Pioneer Resources announced that its cash production cost dropped from US$12.6/bbl in 1Q15 to US$9.2/bbl in 1Q16 (a 27% saving y/y) due to a sharp drop in fracking costs from US$1140/feet in 1Q15 to US$890/feet in 1Q16. Cost reductions are not specific to Pioneer Resources, and the increasing usage of EOR/IOR processes will expand the range of assets profitable at US$30 - 40/bbl, moving forward.
This point can be tackled from the other direction by looking at hedge books. For instance, Denbury Resources has suggested that it will increase its 4Q16 hedge quantity to 30 million bpd at about US$38/bbl. Similarly, EOG Resources initiated swaps for 128 million bpd of oil production in May - June 2016. According to the CFTC’s Commitment of Traders (COT) report, commercial players further increased their net short position to c. 285 000 lots during the week ended 7 June from c. 250 000 net shorts in January 2016. Producers willing to sell at current levels create headwinds for higher levels.
Other shale resources
For the longer term, much has been written about low prices writing off difficult resources such as Arctic fields or Kara Sea drilling. The question is whether these fields can be displaced by alternative sources of production including methane hydrates for natural gas and global shale production for oil.Despite the current focus on US shale, the country is home to less than 20% of global shale oil reserves, with 78.2 billion bbls. Others include: Russia, with 74.6 billion bbls, China, with 32.2 billion bbls and Argentina, with 27 billion bbls.
The progress on ex-US shale development has been slow due to political, technological or environmental reasons; however, the tide has been turning as recent efficiency gains in shale drilling bring down costs, while improving technical expertise makes previously difficult terrain more safely accessible.
In March 2016, BP and CNPC signed a production sharing agreement for the shale gas development project in the Neijiang-Dazu block in the Sichuan Basin, China – BP estimated in its latest annual energy outlook that China will become the world’s largest- growing shale gas producer by 2035. Meanwhile, Sinopec has been producing 5 billion m3/y of shale gas at its southwest Chongqing field, which it expects to triple to 15 billion m3/y by 2020.
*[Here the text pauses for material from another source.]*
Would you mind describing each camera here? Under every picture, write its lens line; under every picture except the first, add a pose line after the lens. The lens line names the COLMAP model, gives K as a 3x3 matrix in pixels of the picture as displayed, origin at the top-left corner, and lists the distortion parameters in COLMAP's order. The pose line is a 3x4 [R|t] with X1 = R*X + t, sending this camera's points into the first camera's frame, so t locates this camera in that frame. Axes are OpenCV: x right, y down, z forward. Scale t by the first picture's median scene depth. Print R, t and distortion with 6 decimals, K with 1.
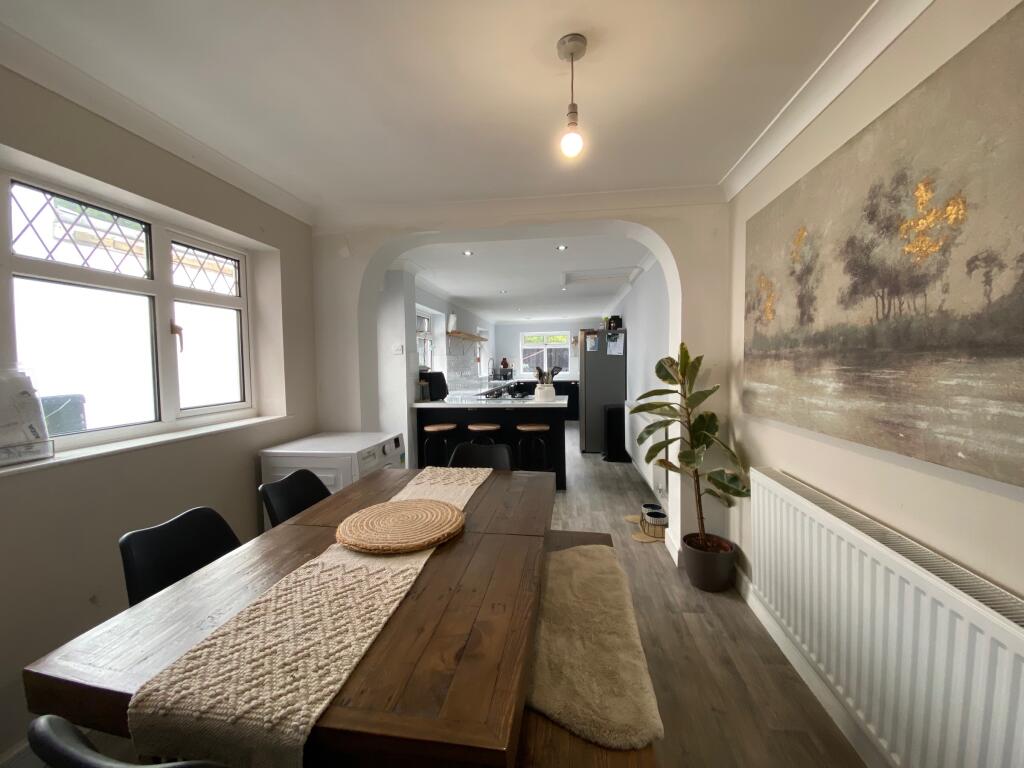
lens RADIAL K [[414.0, 0, 511.4], [0, 414.0, 378.3], [0, 0, 1]] dist [0.000976, -0.000042]
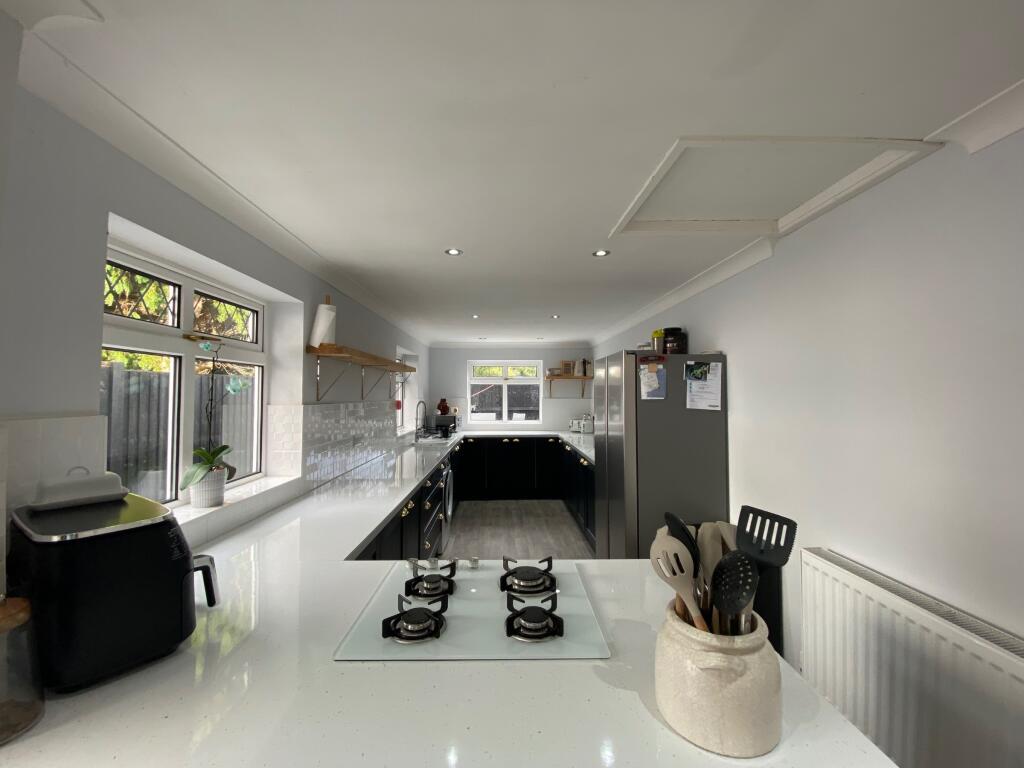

In addition to China, Argentina offers promising potential growth in shale in the near future, with oil majors including Exxon, Shell and Chevron active in the country’s shale deposits. Exxon has been investing in Argentina’s Vaca Muerta shale oil/gas field, with US$200 million invested so far and a further US$250 million investment planned over the next few months for the pilot project. Depending upon the outcome of the pilot project, Exxon can increase its investment to US$10 billion in the field. Shell has also planned a test well for shale oil by the end of this year. In January 2016, Argentina’s state-owned YPF and American Energy Partners created a US$500 million joint venture to explore the Neuque´n basin for shale oil.
There is plenty of shale oil out there. With advances in technology lowering extraction costs, it seems to be a matter of when we will see this new supply hit the market.